• DOLAR 32.589
  • EURO 34.681
  • ALTIN 2525.161
  • ...
MİT–KCK İlişkisi: İki  Düşman mı? İki Kardeş mi?
Google News'te Doğruhaber'e abone olun. 
Hüseyin Sağlam/ Doğruhaber / haber-yorum
 
Özellikle dindar kimlikleriyle tanınanlardan ev, iş yerleri, dernekleri PKK`li şehir magandalarınca kundaklananların her defasında söyledikleri sözler hemen hemen aynıdır:
 
“Durumu kolluk kuvvetlerine bildirmemize rağmen hiç kimse oralı bile olmuyor. Kimse yakalanmıyor. Yakalayıp polise teslim ettiklerimiz de deyim yerindeyse karakolun arka kapısından dışarıya salıveriliyor”

Dolayısıyla son gösterilerde kundaklanan D.Bakır’daki Ensar market, ne de Mersin’deki Mizan tavukçuluğa karşı girişilen bu çirkin ve provakatif saldırılar ilk saldırılar olmadığı gibi, sokak magandalarına hükmeden derin akıl ifşa edilmedikçe son saldırılar da olmayacaktır.

Gerek bölgede, gerekse de Akdeniz bölgesinde İslami sivil kurumlara ve çalışanlarının işyerlerine dönük PKK etiketli ama “derin patentli” saldırıların elbette belli bir hedef gözetilerek gerçekleştirildiği artık sır değildir. O hedefin ne olduğu da zaten bilinmeyen bir şey değildir.
 
Peki ama bu saldırılara neden göz yumuluyor? Daha doğrusu bu çirkin saldırılara kim sponsorluk yapıyor? Mesele “derinlerin işi” olması hasebiyle bugün KCK’nin şehir uzantılarıyla artık bir homojen karışım oluşturmayı başarmış istihbarat teşkilatları, bu çirkin tezgahın neresinde duruyor?

Bu soruların cevaplarını soyut olarak vermeyecek bir akl-ı selim sahibi insan olduğunu zannetmiyoruz. KCK’nin şehir uzantıları içerisinde homojen bir dağılımda bulunmayı başarmış istihbarat elemanlarının da tetikçi-maşa konumunda değil, karar mercileri içerisinde önemli inisiyatifler-imtiyazlar elde ettiklerini söylemek için kahin olmak da gerekmiyor.

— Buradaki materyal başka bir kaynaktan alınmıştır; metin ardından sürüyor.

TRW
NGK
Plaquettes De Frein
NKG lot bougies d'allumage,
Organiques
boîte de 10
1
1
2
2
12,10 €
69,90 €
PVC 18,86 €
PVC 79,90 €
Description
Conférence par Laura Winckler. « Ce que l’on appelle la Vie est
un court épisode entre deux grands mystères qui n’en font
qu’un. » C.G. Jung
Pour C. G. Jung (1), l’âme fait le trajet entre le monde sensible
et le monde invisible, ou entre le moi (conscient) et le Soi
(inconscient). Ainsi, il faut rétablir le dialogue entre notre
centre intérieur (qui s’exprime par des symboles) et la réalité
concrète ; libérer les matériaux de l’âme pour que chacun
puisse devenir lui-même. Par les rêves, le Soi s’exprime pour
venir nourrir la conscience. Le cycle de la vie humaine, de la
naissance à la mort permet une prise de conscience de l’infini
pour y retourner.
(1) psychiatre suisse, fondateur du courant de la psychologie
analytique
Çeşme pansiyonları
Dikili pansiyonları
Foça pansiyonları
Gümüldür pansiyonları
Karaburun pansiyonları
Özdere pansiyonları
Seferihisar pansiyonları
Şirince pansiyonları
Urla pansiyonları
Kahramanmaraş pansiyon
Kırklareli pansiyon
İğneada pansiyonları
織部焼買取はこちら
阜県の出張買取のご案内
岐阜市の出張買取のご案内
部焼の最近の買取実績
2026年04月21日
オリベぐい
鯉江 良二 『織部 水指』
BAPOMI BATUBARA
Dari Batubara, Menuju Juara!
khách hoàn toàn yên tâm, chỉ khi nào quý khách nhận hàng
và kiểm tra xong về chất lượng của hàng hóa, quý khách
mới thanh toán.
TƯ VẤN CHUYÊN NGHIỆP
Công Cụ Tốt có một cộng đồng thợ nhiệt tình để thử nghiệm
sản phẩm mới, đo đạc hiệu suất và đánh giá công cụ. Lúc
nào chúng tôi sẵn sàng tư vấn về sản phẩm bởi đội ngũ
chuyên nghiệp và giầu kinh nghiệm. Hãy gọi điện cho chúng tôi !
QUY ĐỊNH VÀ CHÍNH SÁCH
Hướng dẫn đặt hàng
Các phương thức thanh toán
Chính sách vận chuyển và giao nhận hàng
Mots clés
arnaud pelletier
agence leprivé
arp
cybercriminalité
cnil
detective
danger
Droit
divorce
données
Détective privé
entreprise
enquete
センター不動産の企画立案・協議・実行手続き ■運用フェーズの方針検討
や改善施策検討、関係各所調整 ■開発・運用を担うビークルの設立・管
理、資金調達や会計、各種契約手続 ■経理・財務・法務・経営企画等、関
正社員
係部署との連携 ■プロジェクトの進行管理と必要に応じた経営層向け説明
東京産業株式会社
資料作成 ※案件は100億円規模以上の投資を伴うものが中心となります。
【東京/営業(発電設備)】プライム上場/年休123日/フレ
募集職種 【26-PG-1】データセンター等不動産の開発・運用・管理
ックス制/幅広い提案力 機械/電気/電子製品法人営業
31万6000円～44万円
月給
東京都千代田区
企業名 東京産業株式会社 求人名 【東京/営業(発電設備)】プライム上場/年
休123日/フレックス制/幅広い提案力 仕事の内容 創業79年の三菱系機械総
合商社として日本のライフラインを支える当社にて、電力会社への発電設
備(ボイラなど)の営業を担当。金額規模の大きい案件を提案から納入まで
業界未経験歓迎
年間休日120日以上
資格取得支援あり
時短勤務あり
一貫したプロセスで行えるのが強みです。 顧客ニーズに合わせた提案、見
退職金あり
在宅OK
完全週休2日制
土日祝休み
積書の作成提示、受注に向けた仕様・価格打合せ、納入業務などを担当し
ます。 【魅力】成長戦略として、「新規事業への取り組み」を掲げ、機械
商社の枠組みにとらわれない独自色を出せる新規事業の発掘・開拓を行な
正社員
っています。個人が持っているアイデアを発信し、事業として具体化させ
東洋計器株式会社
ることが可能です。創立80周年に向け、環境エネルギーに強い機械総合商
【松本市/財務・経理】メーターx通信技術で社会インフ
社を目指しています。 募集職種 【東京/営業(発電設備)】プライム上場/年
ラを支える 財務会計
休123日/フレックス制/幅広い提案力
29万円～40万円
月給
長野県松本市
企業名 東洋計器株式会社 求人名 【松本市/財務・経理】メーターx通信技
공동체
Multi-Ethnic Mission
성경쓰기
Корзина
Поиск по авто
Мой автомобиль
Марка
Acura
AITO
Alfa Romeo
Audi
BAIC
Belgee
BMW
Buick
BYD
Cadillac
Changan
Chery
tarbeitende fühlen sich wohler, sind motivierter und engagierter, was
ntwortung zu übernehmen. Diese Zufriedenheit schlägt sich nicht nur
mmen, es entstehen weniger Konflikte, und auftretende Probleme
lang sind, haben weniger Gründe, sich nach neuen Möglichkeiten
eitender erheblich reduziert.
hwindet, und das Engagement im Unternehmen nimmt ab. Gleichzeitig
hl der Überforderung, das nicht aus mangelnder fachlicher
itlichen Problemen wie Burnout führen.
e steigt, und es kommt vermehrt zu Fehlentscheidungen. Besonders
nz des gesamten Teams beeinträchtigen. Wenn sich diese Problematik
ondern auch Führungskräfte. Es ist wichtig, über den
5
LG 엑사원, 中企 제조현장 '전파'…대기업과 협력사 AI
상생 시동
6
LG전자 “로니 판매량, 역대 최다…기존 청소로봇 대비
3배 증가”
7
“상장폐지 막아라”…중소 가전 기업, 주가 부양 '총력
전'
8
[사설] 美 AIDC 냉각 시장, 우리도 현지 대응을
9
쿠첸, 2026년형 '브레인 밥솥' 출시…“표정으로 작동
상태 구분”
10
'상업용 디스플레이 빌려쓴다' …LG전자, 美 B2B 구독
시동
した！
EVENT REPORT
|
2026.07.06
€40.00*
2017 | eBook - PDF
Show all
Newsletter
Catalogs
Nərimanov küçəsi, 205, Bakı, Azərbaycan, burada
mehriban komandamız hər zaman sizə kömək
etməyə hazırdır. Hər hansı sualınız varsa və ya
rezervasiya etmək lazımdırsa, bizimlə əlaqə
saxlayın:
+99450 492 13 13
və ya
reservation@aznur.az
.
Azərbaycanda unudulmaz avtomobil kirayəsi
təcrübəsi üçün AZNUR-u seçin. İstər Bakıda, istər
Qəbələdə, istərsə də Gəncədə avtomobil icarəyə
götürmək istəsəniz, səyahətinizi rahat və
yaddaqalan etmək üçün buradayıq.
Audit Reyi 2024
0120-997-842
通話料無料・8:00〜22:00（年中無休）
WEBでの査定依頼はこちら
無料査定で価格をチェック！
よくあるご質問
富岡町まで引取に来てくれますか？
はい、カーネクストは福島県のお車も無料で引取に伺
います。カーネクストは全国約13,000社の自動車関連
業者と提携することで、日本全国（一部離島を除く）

Emniyet kökenli gazeteci Emre Uslu, hafta içerisinde kaleme aldığı bir köşe yazısında, teşkilattan gelmenin verdiği avantajı kullanmış olmanın da etkisiyle bakın neler söylüyor:

“KCK operasyonlarıyla ilgili son dönemlerde medyaya yansıyan en kritik bilgi MİT’in KCK tutuklularının salıverilmesini istediği bilgisiydi… MİT’in içindeki sola yakın bir kesim ve askerî istihbaratın önemli kesimi KCK operasyonlarından rahatsızdı. Bu kesim medyada sola yakın birtakım kişilere bu rahatsızlığı kurumun rahatsızlığı olarak lanse etmiş olabilirler."

Özellikle 2009 yılındaki KCK operasyonları o kesimler ile Emniyet’i kimi illerde karşı karşıya getirdi. Şimdilerde bazı aydınların “Devletin bir kesimi KCK operasyonlarına karşı” diye yaygara koparması bundan. İstihbaratçılar içindeki o kesim bazı aydınları manüple ederek KCK operasyonlarını cemaat operasyonları gibi göstermeleri de şaşırtıcı değil bu nedenle. Zira başından beri o kesim KCK operasyonundan rahatsızdı. Rahatsızlığın nedeni KCK üzerinden PKK’ya yeni bir kaynak yapmak istemeleriydi.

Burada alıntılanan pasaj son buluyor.